Researchers are harnessing the latest advances in artificial intelligence (AI) to enhance weather prediction and improve climate resilience and food security in West Africa.
Project Cumulus is funded by the and the .
The 映客直播 will work alongside the and a consortium of partners to co-design a more accurate forecasting system which could help farmers improve crop yields and reduce economic losses.
By working with top universities and weather services in West Africa, this international partnership will drive innovation in AI weather prediction.
Weather forecasting in West Africa presents a unique set of challenges. As a region increasingly vulnerable to the effects of climate change, unpredictable weather patterns have a direct impact on food security and economic stability.
Farmers often lack access to adequate weather forecasts, forcing them to make critical decisions on planting or harvesting crops without the information they need.
, Professor of Meteorology in the at the 映客直播, said: “African rainfall events can be among the most intense in the world, often developing rapidly over only a few hours.
“Using AI-based methods allow us to make more accurate predictions of the probability of rainfall, learning from observations in each country and bringing in information from weather and ocean patterns around the globe.
“By working with top universities and weather services in West Africa, this international partnership will drive innovation in AI weather prediction.”
The Earth’s rotation and solar heating drive the atmosphere, which means that weather in Africa behaves differently from weather in the mid-latitudes in Europe and the USA, where most forecasting methods were designed, highlighting the need for new models optimised for African conditions.
Traditional physics-based forecasting approaches used in the Global North are less effective in sub-Saharan Africa, so the Cumulus initiative will draw on the project team’s contributions to emerging AI technologies like Aardvark Weather and the Aurora Earth System Foundation Model.
These models will help to develop new AI-based forecasting methods tailored to African conditions which will deliver more accurate and locally relevant insights.
The Aardvark technology is fully driven by AI and will combine satellite imagery, ground observations and existing forecast data to create a clearer picture of the atmosphere.
The technology draws on both remote-sensing and local measurements, learning from data-rich regions to improve predictions where data is more scarce such as in sub-Saharan Africa.

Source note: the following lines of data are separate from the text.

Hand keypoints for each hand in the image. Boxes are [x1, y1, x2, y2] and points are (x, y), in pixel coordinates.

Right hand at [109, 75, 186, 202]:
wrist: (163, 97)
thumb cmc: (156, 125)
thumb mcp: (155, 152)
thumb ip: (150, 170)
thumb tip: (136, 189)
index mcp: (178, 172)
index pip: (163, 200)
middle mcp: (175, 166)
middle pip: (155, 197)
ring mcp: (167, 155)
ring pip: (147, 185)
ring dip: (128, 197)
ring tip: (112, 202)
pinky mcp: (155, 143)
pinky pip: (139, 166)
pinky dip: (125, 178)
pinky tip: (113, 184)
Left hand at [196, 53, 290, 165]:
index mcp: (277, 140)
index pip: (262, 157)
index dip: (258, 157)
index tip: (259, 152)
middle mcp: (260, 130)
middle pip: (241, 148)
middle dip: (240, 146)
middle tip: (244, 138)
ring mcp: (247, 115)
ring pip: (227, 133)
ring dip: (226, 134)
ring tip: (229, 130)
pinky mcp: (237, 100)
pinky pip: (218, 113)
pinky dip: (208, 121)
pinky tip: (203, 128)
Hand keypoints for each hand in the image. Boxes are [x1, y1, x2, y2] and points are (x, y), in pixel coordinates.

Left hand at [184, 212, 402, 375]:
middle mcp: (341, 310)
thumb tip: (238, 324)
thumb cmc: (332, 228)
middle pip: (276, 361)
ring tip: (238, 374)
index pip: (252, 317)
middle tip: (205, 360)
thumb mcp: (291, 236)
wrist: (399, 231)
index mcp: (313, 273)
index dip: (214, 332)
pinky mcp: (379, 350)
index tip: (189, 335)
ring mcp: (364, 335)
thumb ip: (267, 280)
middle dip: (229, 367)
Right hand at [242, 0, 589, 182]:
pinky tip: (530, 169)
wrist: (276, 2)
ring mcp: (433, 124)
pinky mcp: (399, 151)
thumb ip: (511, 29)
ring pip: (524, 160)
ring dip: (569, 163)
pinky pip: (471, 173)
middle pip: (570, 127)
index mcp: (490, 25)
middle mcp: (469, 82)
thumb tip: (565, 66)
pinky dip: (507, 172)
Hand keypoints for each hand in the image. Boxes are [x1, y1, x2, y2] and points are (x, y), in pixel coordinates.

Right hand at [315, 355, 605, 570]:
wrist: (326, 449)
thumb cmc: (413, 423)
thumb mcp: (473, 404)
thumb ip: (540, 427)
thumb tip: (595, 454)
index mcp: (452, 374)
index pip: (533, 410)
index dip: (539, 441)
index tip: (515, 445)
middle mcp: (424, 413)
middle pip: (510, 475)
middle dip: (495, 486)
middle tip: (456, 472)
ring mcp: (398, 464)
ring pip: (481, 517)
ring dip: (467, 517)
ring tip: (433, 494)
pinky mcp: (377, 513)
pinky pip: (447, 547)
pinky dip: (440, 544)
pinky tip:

The Aurora Earth System Foundation model shows how a single AI model could be adapted for a wide range of forecasting tasks.
The agility of such models will allow the Cumulus initiative to create systems tuned to local weather patterns as well as extending forecasts to sub-seasonal timescales (2-6 weeks) most useful for farmers and the fishing industry.
Crucially, these systems are affordable and adaptable, enabling West African partners to produce their own forecasts, build expertise and drive local innovation.
Dr Scott Hosking, Mission Director for Environmental Forecasting at the Alan Turing Institute, said: “Forecasting rainfall in the tropics is a unique challenge, further complicated by climate change and a historical lack of localised data. To protect lives and livelihoods in these regions, we cannot rely on off-the-shelf AI solutions.
“This partnership between the UK, Ghana, and Senegal focuses on developing AI weather models specifically designed for conditions in West Africa, to provide the precision needed to effectively manage food systems and strengthen community resilience."
Further information
For more information, please contact Rebecca Hurrey at r.hurrey@leeds.ac.uk in the 映客直播 press office.
The project is led by the Alan Turing Institute in partnership with the 映客直播, , , , and the .
The project is made possible due to funding from the Gates Foundation and UK 映客直播 Development from the UK government, with the and the contributing as advisors.
Picture credit: Professor Douglas Parker.